Sadly, Pete Wisdom did not have the decency to stay dead for more than a single issue, as he is one of five resurrections performed in Excalibur #22.
Erick Arciniega (colors), Mahmud Asrar (cover), Ariana Maher (letters), Tini Howard (writer), Tom Muller (design), Marcus To (art), Matt Wilson (cover)
July 14, 2021
This review contains spoilers for Excalibur #22.
We came really close to something worth celebrating as the issue opened with Beast joining Excalibur in an excursion to Otherworld to do some research, and Sherrif Whitechapel having a shoot first, ask questions later approach to law enforcement in her realm. Sadly, she took aim at Gambit instead of Beast, but luckily everyone’s favorite trash heap deflected the shot with his mutant power and won’t come back different.
The meat of the Otherworld plot involves Merlin’s vocal racism against mutants as Excalibur engineers a heist to free prisoners held by the wizard’s authoritarian regime. His steampunk fascist dystopia looks cool but is just a frightening change from how the character once was portrayed, which Betsy comments on. The heist sequence has some fun moments, most of them hinging on Gambit just having the time of his life. From finally using the tarot cards he stole to powering a steam engine, Gambit’s the absolute star of this issue, and it’s refreshing. Some time away from Rogue seems to be doing him a lot of good.
The other plot of the issue revolves around our sadly no longer departed secret agent. He is resurrected only to find out that he was killed by Coven Akkaba to free Morgan Le Fay in an effort to drive mutants out of Britain. Things escalated immediately after the Gala beyond even what we saw in the last issue. Gates are being destroyed, mutants are completely unwelcome, the Braddock lighthouse is just ever so tantalizingly close to Britain but no longer a part of it. As Wisdom is resurrected Meggan tells him of these developments, and he lets out a guttural, primal scream that echoes across Krakoa.

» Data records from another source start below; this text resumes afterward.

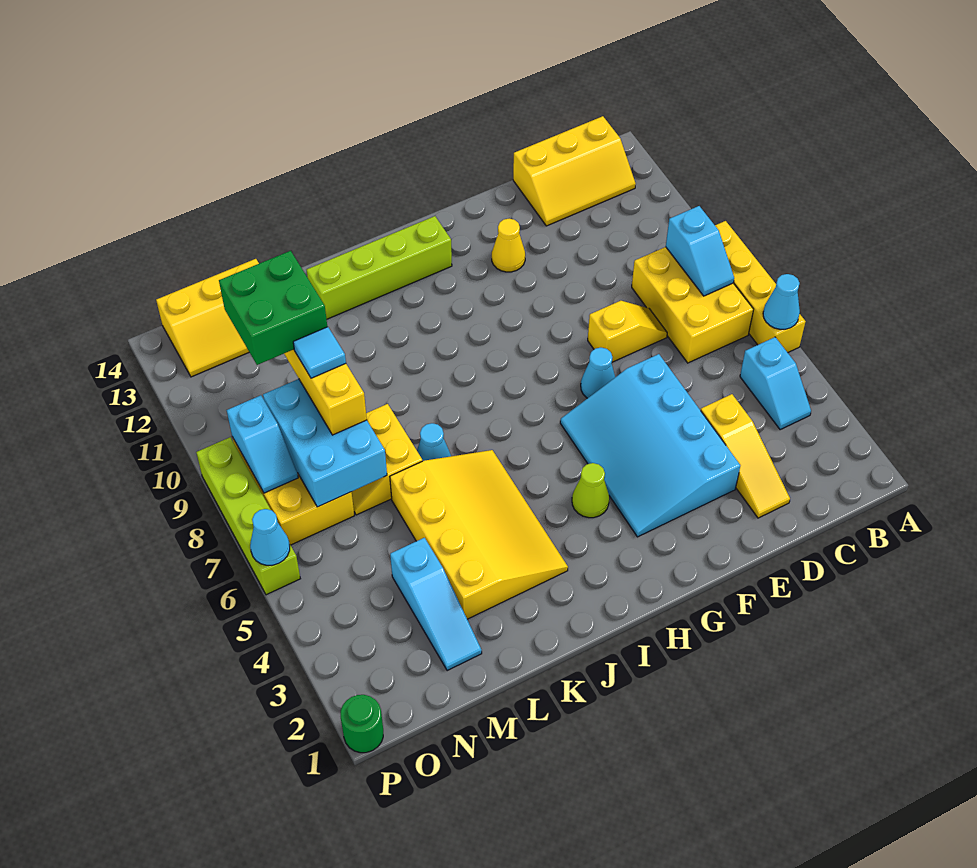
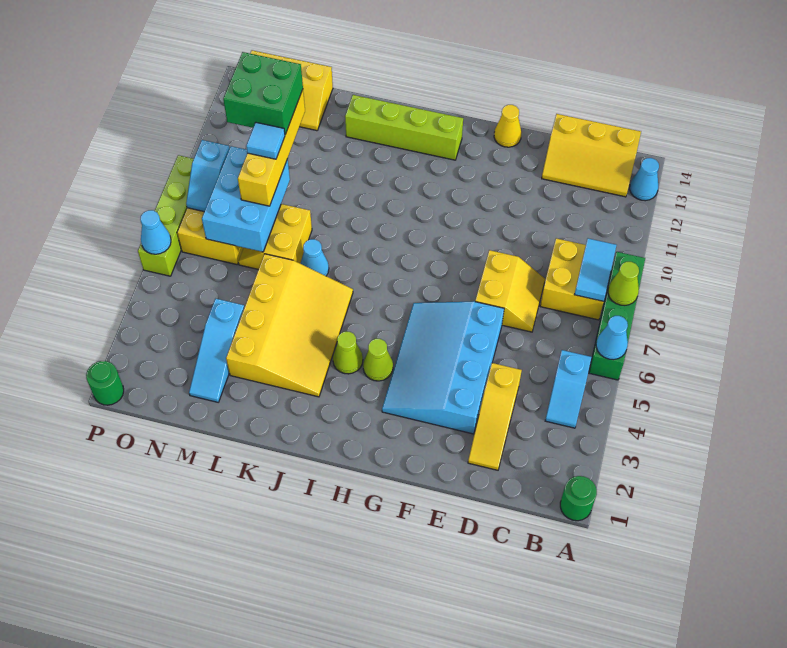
none -> green 1x1 round brick [560,476,597,521]
yellow 1x4 brick [715,221,806,353] -> green 1x4 brick [589,252,645,380]
none -> lime 1x1 cone [608,262,639,305]
yellow 2x3 brick [632,247,754,363] -> yellow 2x2 brick [540,238,604,320]
cyan 1x2 slope [666,206,734,296] -> cyan 1x2 tile [574,238,616,301]
yellow 1x2 slope [588,301,667,362] -> yellow 2x2 slope [475,250,545,332]
cyan 1x1 cone [581,348,615,398] -> cyan 1x1 cone moved to [630,158,659,201]
yellow 1x1 cone [492,219,525,272] -> yellow 1x1 cone moved to [494,105,522,147]
none -> lime 1x1 cone [333,332,363,374]

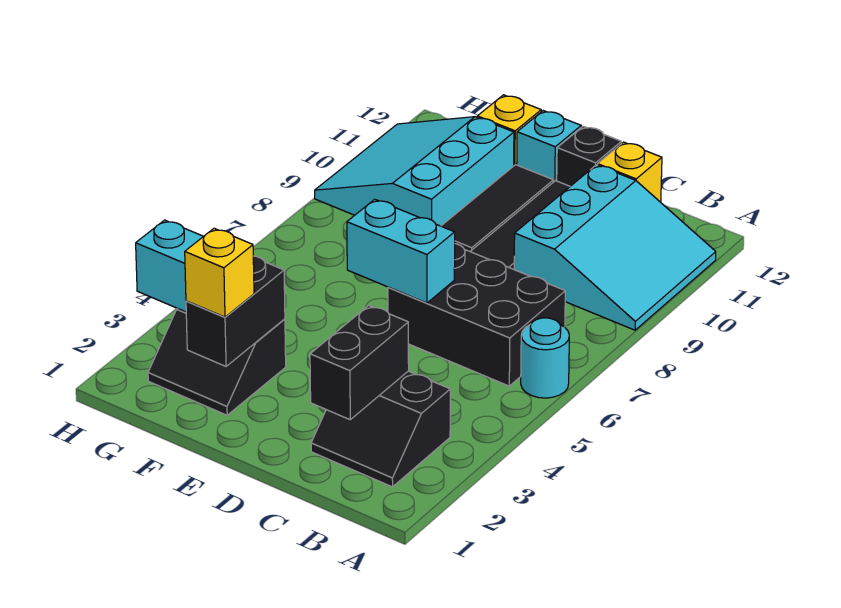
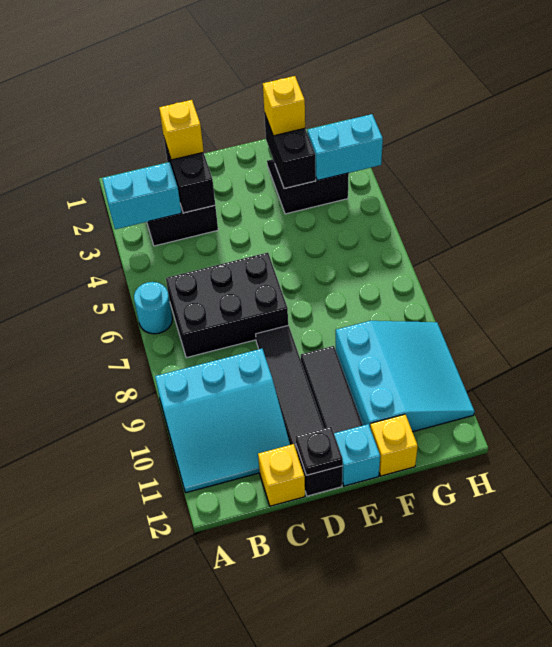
cyan 3x3 slope [514,165,716,330] -> cyan 3x3 slope turned to [155,349,290,493]
none -> yellow 1x1 brick [159,100,204,160]
cyan 1x2 brick [347,199,455,303] -> cyan 1x2 brick moved to [102,162,181,229]
none -> black 1x1 plate [295,427,343,475]

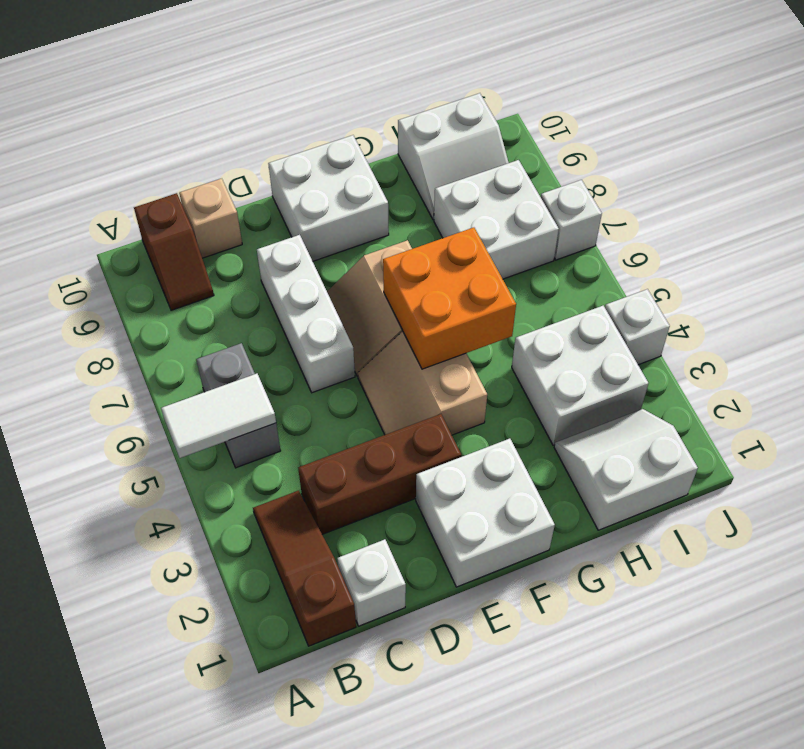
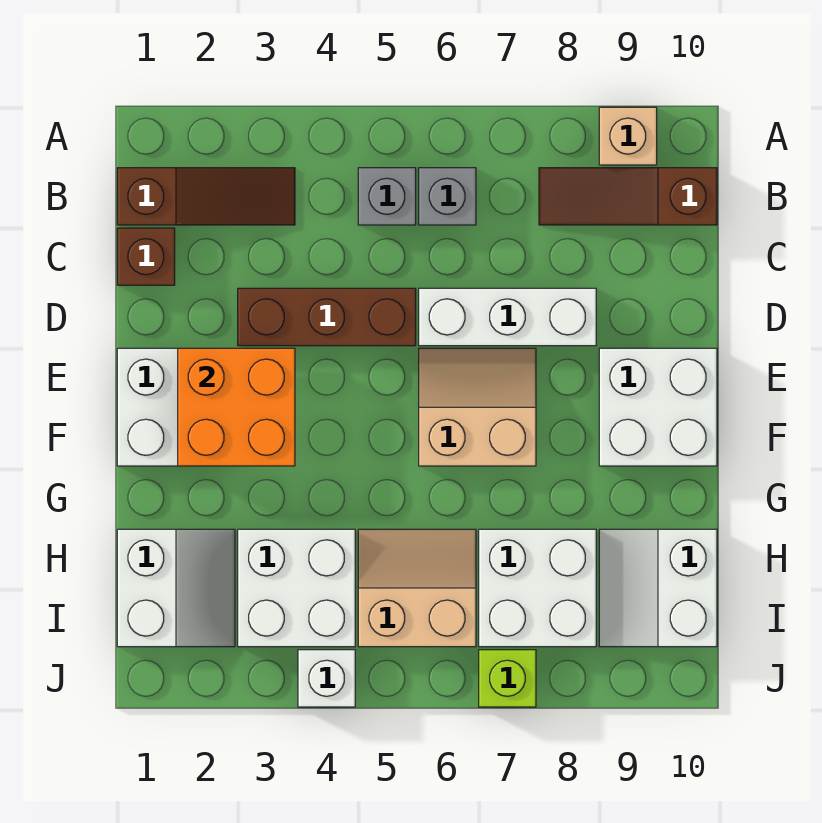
white 1x2 tile [161,374,276,458] -> none
brown 1x2 slope [134,193,214,310] -> brown 1x3 slope [539,168,717,225]
white 1x1 brick [337,539,406,626] -> brown 1x1 brick [117,228,175,285]
brown 1x3 brick [298,414,461,534] -> brown 1x3 brick turned to [238,288,416,346]
tan 1x1 brick [179,179,242,258] -> tan 1x1 brick moved to [599,107,657,165]
tan 2x2 slope [358,332,487,435] -> tan 2x2 slope moved to [358,529,476,647]
orange 2x2 brick [383,228,516,369] -> orange 2x2 brick moved to [178,348,295,466]
white 1x1 brick [541,180,602,260] -> lime 1x1 brick [479,650,536,707]

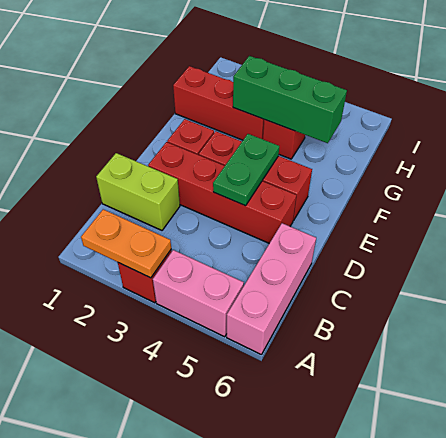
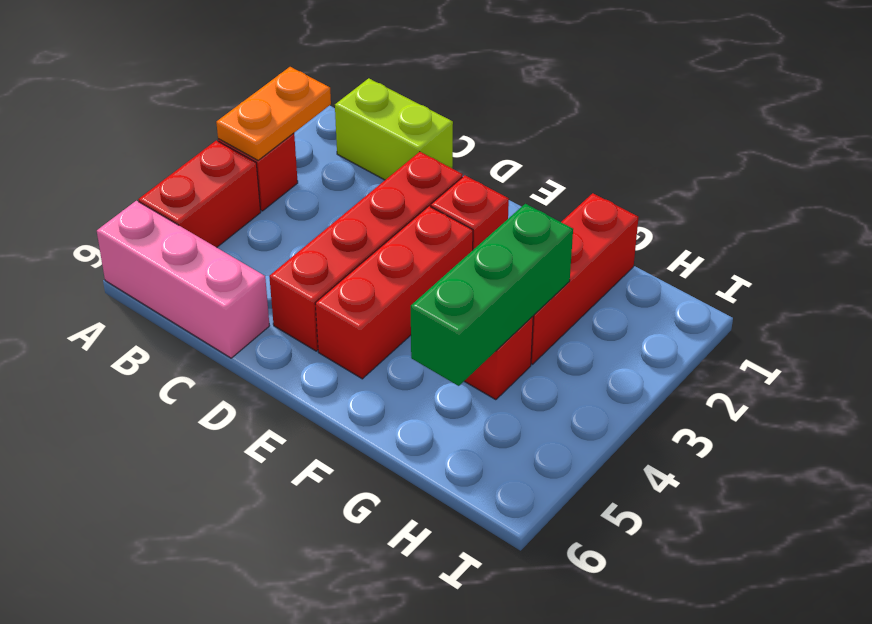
pink 1x2 brick [153,250,244,337] -> red 1x2 brick [138,140,261,247]
lime 1x2 brick [96,153,180,230] -> lime 1x2 brick turned to [335,78,453,180]
green 1x2 plate [213,134,279,206] -> none

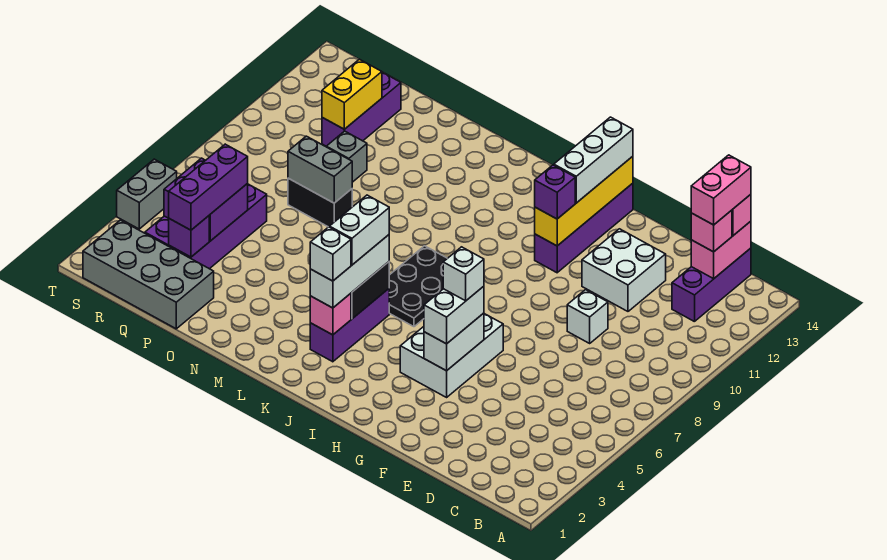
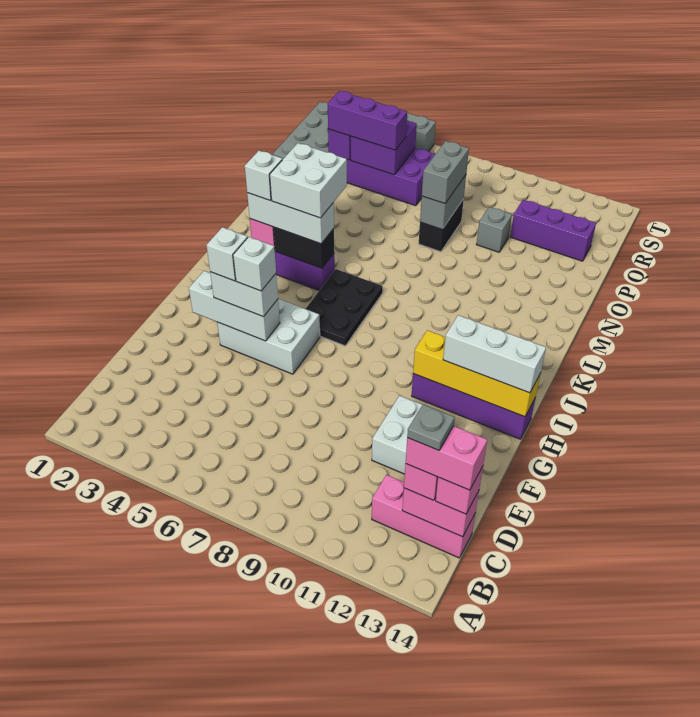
purple 1x3 brick [672,248,751,322] -> pink 1x3 brick [372,475,475,558]
none -> grey 1x1 plate [407,405,455,450]
white 1x1 brick [567,290,608,343] -> white 1x1 brick moved to [206,227,248,281]
white 1x2 brick [424,313,484,371] -> white 1x3 brick [189,271,280,341]
purple 1x1 brick [535,165,575,219] -> none
black 2x3 plate [389,246,447,327] -> black 2x3 plate turned to [306,269,383,346]
white 1x2 brick [330,195,389,265] -> white 2x2 brick [270,143,347,218]
none -> grey 1x2 brick [422,141,469,204]
yellow 1x2 brick [322,59,382,129] -> none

Wisdom spends the remainder of the issue moping around the two islands that are not the shitty island that he wants to mope around while thinking of ways to undermine the British authority. Parts of his master plan are revealed at the end of the issue as he has four other mutants resurrected. These mutants were minor supporting characters in the original Captain Britain series, and all of them have been dead for at least the last forty years of real-time.
Now, none of these characters were identified as mutants when we last saw them, that’s an entirely new development for Excalibur #22, but they did have close ties to both Brian and Betsy Braddock. We still don’t know much about their new roles, other than a final data page that aligns each character with one of the classical humors of traditional alchemy. Each of the characters is assigned the humor that matches their hair color and a codename to match. Now, this is very likely meant to play into the alchemy angle, as this is the book about mutant magic, but given the book’s less than stellar track record in dealing with the racism that’s tied to British colonialism, it’s worth pointing out that those four colors grouped together do have a different meaning to many people, a meaning that is a couched in racism and hatred, and one that is good for them to call out.
I’m positive that that wasn’t Howard’s intention, but her recent track record makes this a touchy subject at best. I’m willing to give her the benefit of the doubt to continue the story, but I understand others that are not willing or able.